The San Francisco Chronicle categorizes Election as a "black comedy." It is anything but. More accurately, it is a tepid, satirical farce, using gratuitous sex, vulgarity, and gross-out humor as a crutch to bolster its otherwise meager supply of originality and content. Yes (sigh), like Rushmore, this is another smug, smarmy off-kilter look at the world-at-large through the distorting lens of high school. But the world of high school offers only a limited range of possibilities, excludes extremes, is inherently safe, sheltered, and stultifyingly respectable.

Everything about Election is as mediocre, middle-of-the-road, and bland as its topic. It has been skillfully designed to be just outrageous enough to draw the disaffected young into the theater, but avoids truly challenging their assumptions and social mores (the task of true satire) in order to assure a profit. Successful business ventures and satire are not compatible; American film always opts for the road paved with dollars, not for the thorny path of discovery.

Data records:

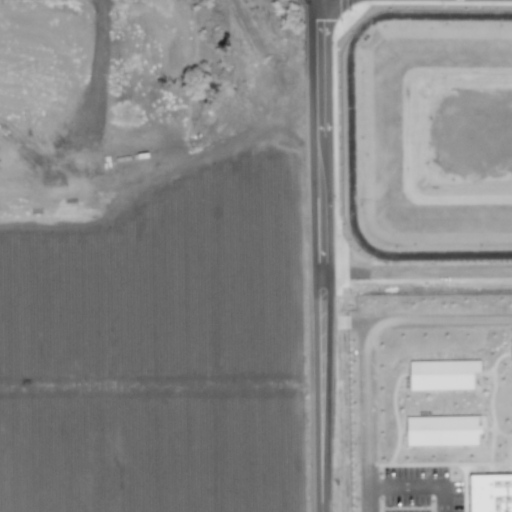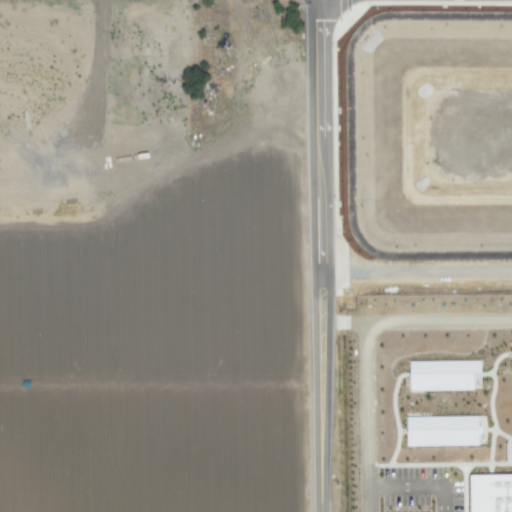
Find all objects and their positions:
road: (315, 160)
road: (437, 321)
road: (340, 322)
building: (442, 375)
road: (365, 416)
road: (319, 417)
building: (442, 431)
road: (416, 485)
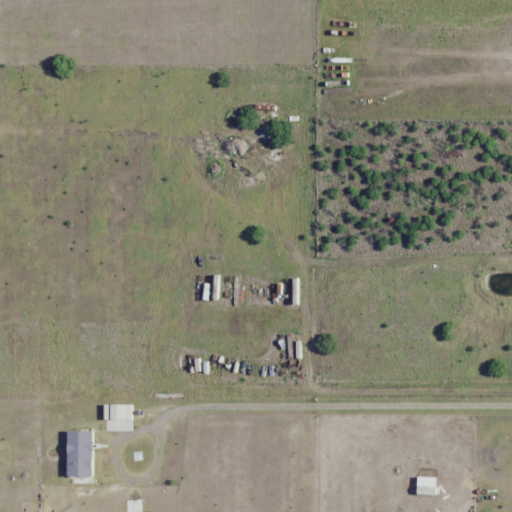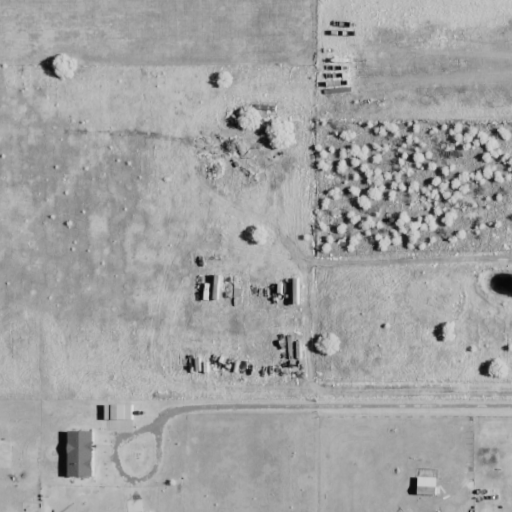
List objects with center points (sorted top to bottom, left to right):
building: (78, 453)
building: (425, 489)
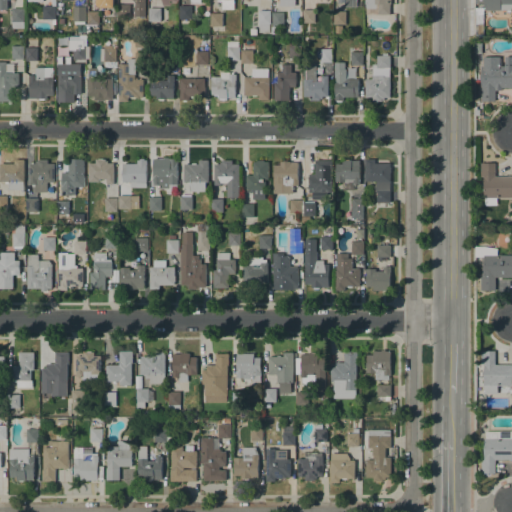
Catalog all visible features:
building: (34, 0)
building: (70, 0)
building: (286, 2)
building: (287, 2)
building: (346, 2)
building: (103, 3)
building: (105, 3)
building: (349, 3)
building: (2, 4)
building: (3, 4)
building: (226, 4)
building: (227, 4)
building: (494, 4)
building: (497, 4)
building: (379, 5)
building: (376, 6)
building: (139, 7)
building: (138, 8)
building: (78, 10)
building: (124, 10)
building: (307, 11)
building: (47, 12)
building: (48, 12)
building: (184, 12)
building: (79, 14)
building: (153, 14)
building: (155, 14)
building: (309, 16)
building: (337, 16)
building: (16, 17)
building: (93, 17)
building: (339, 17)
building: (278, 18)
building: (215, 19)
building: (216, 19)
building: (18, 20)
building: (62, 20)
building: (263, 20)
building: (268, 20)
building: (479, 24)
building: (274, 30)
building: (254, 31)
building: (140, 42)
building: (114, 44)
building: (75, 48)
building: (233, 50)
building: (238, 51)
building: (295, 51)
building: (15, 52)
building: (18, 52)
building: (79, 52)
building: (30, 53)
building: (107, 53)
building: (247, 53)
building: (30, 54)
building: (110, 54)
building: (172, 54)
building: (324, 54)
building: (140, 55)
building: (326, 55)
building: (201, 57)
building: (202, 57)
building: (355, 57)
building: (357, 58)
road: (396, 58)
building: (494, 76)
building: (495, 76)
building: (378, 79)
building: (379, 80)
building: (7, 81)
building: (67, 81)
building: (128, 81)
building: (129, 82)
building: (283, 82)
building: (6, 83)
building: (39, 83)
building: (41, 83)
building: (68, 83)
building: (256, 83)
building: (258, 83)
building: (284, 83)
building: (343, 83)
building: (313, 84)
building: (314, 84)
building: (99, 85)
building: (222, 85)
building: (223, 85)
building: (345, 85)
building: (162, 87)
building: (190, 87)
building: (98, 88)
building: (161, 88)
building: (191, 88)
road: (206, 128)
road: (396, 129)
road: (492, 131)
road: (451, 160)
building: (99, 171)
building: (101, 171)
building: (163, 171)
building: (347, 171)
building: (348, 171)
building: (134, 172)
building: (165, 172)
building: (134, 173)
building: (12, 174)
building: (13, 174)
building: (40, 174)
building: (41, 174)
building: (195, 175)
building: (196, 175)
building: (72, 176)
building: (73, 176)
building: (226, 176)
building: (228, 176)
building: (283, 176)
building: (319, 176)
building: (285, 177)
building: (378, 178)
building: (258, 179)
building: (379, 179)
building: (257, 180)
building: (321, 180)
building: (494, 182)
building: (495, 185)
building: (52, 192)
building: (3, 201)
building: (127, 201)
building: (128, 202)
building: (184, 202)
building: (186, 202)
building: (153, 203)
building: (155, 203)
building: (109, 204)
building: (111, 204)
building: (32, 205)
building: (215, 205)
building: (217, 205)
building: (295, 206)
building: (301, 207)
building: (357, 207)
building: (63, 208)
building: (355, 208)
building: (309, 209)
building: (248, 210)
building: (247, 211)
building: (290, 217)
building: (184, 219)
building: (305, 220)
road: (396, 223)
building: (143, 228)
building: (17, 235)
building: (18, 236)
building: (202, 238)
building: (232, 238)
building: (234, 238)
building: (111, 239)
building: (263, 241)
building: (265, 241)
building: (49, 243)
building: (326, 243)
building: (141, 244)
building: (172, 244)
building: (170, 245)
building: (294, 246)
building: (296, 246)
building: (80, 247)
building: (356, 247)
building: (358, 247)
building: (382, 250)
building: (140, 251)
building: (383, 251)
road: (412, 252)
road: (473, 256)
building: (189, 263)
building: (191, 264)
building: (313, 266)
building: (315, 266)
building: (492, 266)
building: (70, 267)
building: (493, 267)
building: (221, 268)
building: (7, 269)
building: (8, 269)
building: (99, 269)
building: (223, 270)
building: (100, 271)
building: (68, 272)
building: (254, 272)
building: (255, 272)
building: (283, 272)
building: (345, 272)
building: (345, 272)
building: (37, 273)
building: (38, 273)
building: (282, 273)
building: (161, 274)
building: (159, 275)
building: (130, 277)
building: (132, 277)
building: (377, 278)
building: (378, 278)
road: (397, 318)
road: (492, 319)
road: (225, 320)
road: (451, 357)
building: (1, 364)
building: (377, 364)
building: (379, 364)
building: (86, 365)
building: (182, 365)
building: (183, 366)
building: (247, 366)
building: (2, 367)
building: (88, 367)
building: (152, 367)
building: (153, 368)
building: (248, 368)
building: (119, 369)
building: (120, 369)
building: (311, 369)
building: (22, 370)
building: (24, 370)
building: (282, 370)
building: (281, 371)
building: (314, 371)
building: (55, 372)
building: (494, 373)
building: (495, 373)
building: (345, 375)
building: (54, 376)
building: (344, 376)
building: (215, 379)
building: (215, 380)
building: (382, 390)
building: (383, 390)
building: (269, 395)
building: (140, 397)
building: (143, 397)
building: (173, 398)
building: (237, 398)
building: (302, 398)
building: (110, 399)
building: (12, 400)
building: (14, 400)
building: (174, 400)
building: (78, 401)
building: (267, 405)
road: (451, 416)
building: (99, 420)
building: (191, 421)
building: (61, 422)
building: (2, 427)
building: (3, 428)
building: (224, 428)
building: (223, 430)
building: (255, 433)
building: (320, 433)
building: (160, 434)
building: (257, 434)
building: (32, 435)
building: (96, 435)
building: (286, 435)
building: (289, 438)
building: (351, 438)
building: (353, 438)
building: (495, 448)
building: (495, 450)
building: (0, 454)
building: (377, 454)
building: (378, 455)
building: (52, 458)
building: (54, 458)
building: (117, 458)
building: (118, 458)
building: (211, 459)
building: (212, 459)
building: (0, 460)
building: (276, 462)
building: (83, 463)
building: (246, 463)
building: (21, 464)
building: (21, 464)
building: (182, 464)
building: (183, 464)
building: (247, 464)
building: (87, 465)
building: (148, 465)
building: (148, 465)
building: (276, 465)
building: (309, 465)
building: (310, 465)
building: (339, 467)
building: (341, 467)
road: (450, 476)
road: (492, 485)
road: (280, 495)
road: (406, 503)
road: (504, 508)
road: (204, 509)
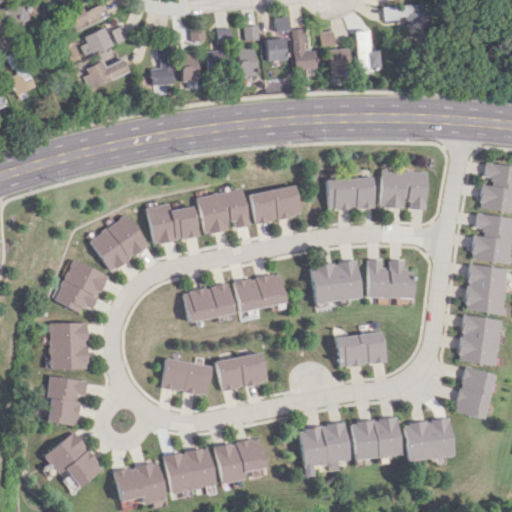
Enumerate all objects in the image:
road: (350, 1)
road: (292, 2)
road: (245, 3)
road: (259, 3)
road: (190, 4)
road: (218, 6)
road: (341, 6)
road: (333, 9)
road: (366, 10)
building: (11, 13)
building: (400, 13)
building: (401, 13)
building: (84, 15)
road: (246, 16)
road: (294, 16)
street lamp: (314, 16)
road: (219, 18)
road: (261, 18)
road: (354, 19)
building: (278, 22)
road: (384, 22)
building: (279, 23)
road: (338, 29)
road: (237, 30)
building: (248, 31)
road: (271, 31)
road: (367, 31)
building: (117, 32)
road: (209, 32)
building: (248, 32)
building: (116, 33)
building: (194, 33)
building: (324, 34)
building: (194, 35)
building: (220, 35)
building: (221, 35)
building: (96, 40)
building: (93, 41)
road: (333, 41)
building: (299, 47)
building: (272, 48)
building: (273, 49)
building: (298, 50)
building: (362, 50)
building: (362, 51)
building: (214, 58)
building: (335, 58)
building: (335, 59)
building: (213, 61)
building: (243, 61)
building: (244, 61)
building: (161, 64)
building: (187, 65)
building: (160, 66)
building: (186, 66)
building: (101, 71)
building: (15, 72)
building: (101, 72)
road: (253, 97)
road: (253, 122)
street lamp: (426, 138)
street lamp: (316, 139)
road: (457, 144)
road: (442, 151)
street lamp: (187, 153)
street lamp: (56, 180)
building: (400, 187)
building: (496, 187)
building: (347, 192)
building: (273, 203)
building: (222, 209)
building: (171, 222)
street lamp: (326, 227)
road: (456, 235)
road: (428, 237)
building: (489, 237)
building: (118, 242)
road: (407, 245)
street lamp: (207, 249)
street lamp: (424, 249)
road: (221, 256)
building: (385, 279)
building: (332, 281)
building: (79, 285)
building: (481, 288)
building: (256, 291)
building: (206, 302)
street lamp: (106, 322)
building: (473, 339)
building: (66, 344)
building: (356, 348)
building: (240, 370)
building: (186, 375)
road: (400, 378)
road: (135, 380)
road: (418, 384)
road: (314, 385)
road: (423, 391)
street lamp: (289, 392)
building: (467, 392)
street lamp: (431, 396)
building: (62, 399)
road: (131, 405)
road: (106, 412)
street lamp: (129, 412)
road: (272, 418)
street lamp: (204, 430)
road: (135, 433)
building: (369, 437)
building: (422, 438)
building: (318, 446)
building: (62, 451)
building: (69, 458)
building: (235, 458)
building: (79, 467)
building: (196, 467)
building: (185, 469)
building: (173, 471)
building: (146, 481)
building: (135, 482)
building: (122, 483)
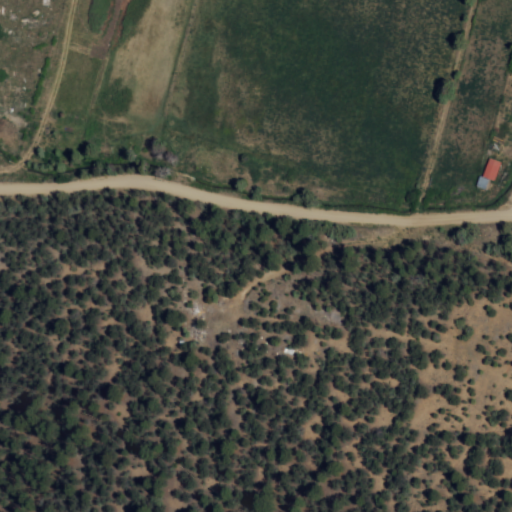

#### OBJECTIVE A:
In the Election review, retype everything from "The San Francisco" down to "and stultifyingly respectable.", swapping "tepid" for "lukewarm".
#### OBJECTIVE B:
Retype everything in the listing from the line containing "List objects with" down to the line containing "building: (425, 489)".

#### FINISHED ANSWER A:
The San Francisco Chronicle categorizes Election as a "black comedy." It is anything but. More accurately, it is a lukewarm, satirical farce, using gratuitous sex, vulgarity, and gross-out humor as a crutch to bolster its otherwise meager supply of originality and content. Yes (sigh), like Rushmore, this is another smug, smarmy off-kilter look at the world-at-large through the distorting lens of high school. But the world of high school offers only a limited range of possibilities, excludes extremes, is inherently safe, sheltered, and stultifyingly respectable.

#### FINISHED ANSWER B:
List objects with center points (sorted top to bottom, left to right):
building: (78, 453)
building: (425, 489)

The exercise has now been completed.